→ **Text**

* * *

Robert Lee Ocanas v. State ( 2005 )


Menu:
  •                                   NO. 07-04-0425-CR
    IN THE COURT OF APPEALS
    FOR THE SEVENTH DISTRICT OF TEXAS
    AT AMARILLO
    PANEL B
    SEPTEMBER 20, 2005
    ______________________________
    ROBERT LEE OCANAS,
    Appellant
    v.
    THE STATE OF TEXAS,
    Appellee
    _________________________________
    FROM THE 181ST DISTRICT COURT OF POTTER COUNTY;
    NO. 47903-B; HON. JOHN BOARD, PRESIDING
    _______________________________
    MEMORANDUM OPINION
    ________________________________
    Before QUINN, C.J., and REAVIS and CAMPBELL, JJ.
    Robert Lee Ocanas appealed his conviction for conspiracy to commit murder. His
    four issues involved the trial court’s admission of evidence. The evidence in question
    consisted of purported hearsay and the comparison of hair samples. We affirm the
    judgment.
    Of the four issues, the first three issues concerned the purported hearsay, the latter
    being the reiteration by one witness (Tenorio) of what another person (Valadez) told her
    about the conspiracy.1 These reiterations were purportedly made while Valadez was
    spending the night at Tenorio’s house. However, Tenorio was not the only witness at trial
    to disclose their sum and substance. Valadez did also, and appellant does not complain
    about that testimony on appeal. So, the evidence underlying appellant’s complaint was
    cumulative of other evidence admitted at trial. Being cumulative, it caused appellant to
    suffer no harm, even if its admission was improper. Hur v. City of Mesquite, 
    893 S.W.2d 227
    , 230 (Tex. App.–Amarillo 1995, writ denied) (holding that error arising from the
    admission of evidence is deemed harmless when the same or similar evidence is admitted
    elsewhere without objection).

* * *

→ **Dataset content**
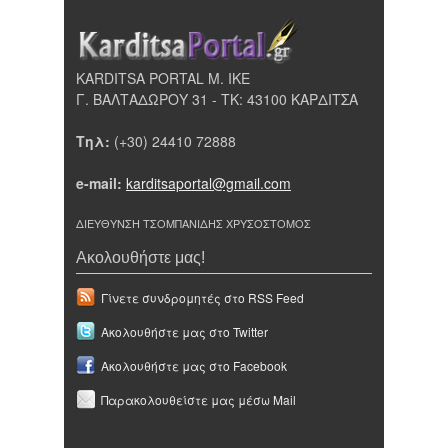
KARDITSA PORTAL Μ. ΙΚΕ
Γ. ΒΑΛΤΑΔΩΡΟΥ 31 - ΤΚ: 43100 ΚΑΡΔΙΤΣΑ
Τηλ:
(+30) 24410 72888
e-mail:
karditsaportal@gmail.com
ΔΙΕΥΘΥΝΣΗ ΤΣΟΜΠΑΝΙΔΗΣ ΧΡΥΣΟΣΤΟΜΟΣ
Ακολουθήστε μας!
Γίνετε συνδρομητές στο RSS Feed
Ακολουθήστε μας στο Twitter
Ακολουθήστε μας στο Facebook
Παρακολουθείστε μας μέσω Mail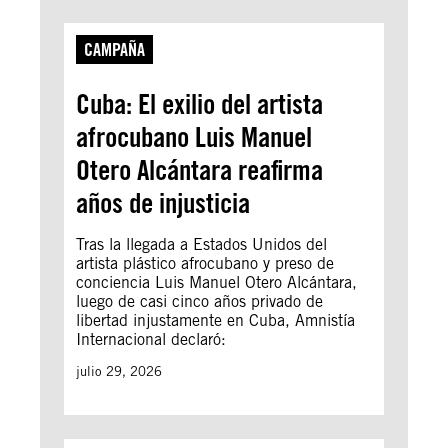
CAMPAÑA
Cuba: El exilio del artista
afrocubano Luis Manuel
Otero Alcántara reafirma
años de injusticia
Tras la llegada a Estados Unidos del
artista plástico afrocubano y preso de
conciencia Luis Manuel Otero Alcántara,
luego de casi cinco años privado de
libertad injustamente en Cuba, Amnistía
Internacional declaró:
julio 29, 2026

* * *

→ **Description of the task**
Answer from the court opinion above:
1. What was Robert Lee Ocanas convicted of?
2. Which court and county did the appeal come from?
3. Where was Valadez when the statements to Tenorio were purportedly made?

→ **Written solution**
1. Conspiracy to commit murder.
2. The 181st District Court of Potter County.
3. Spending the night at Tenorio's house.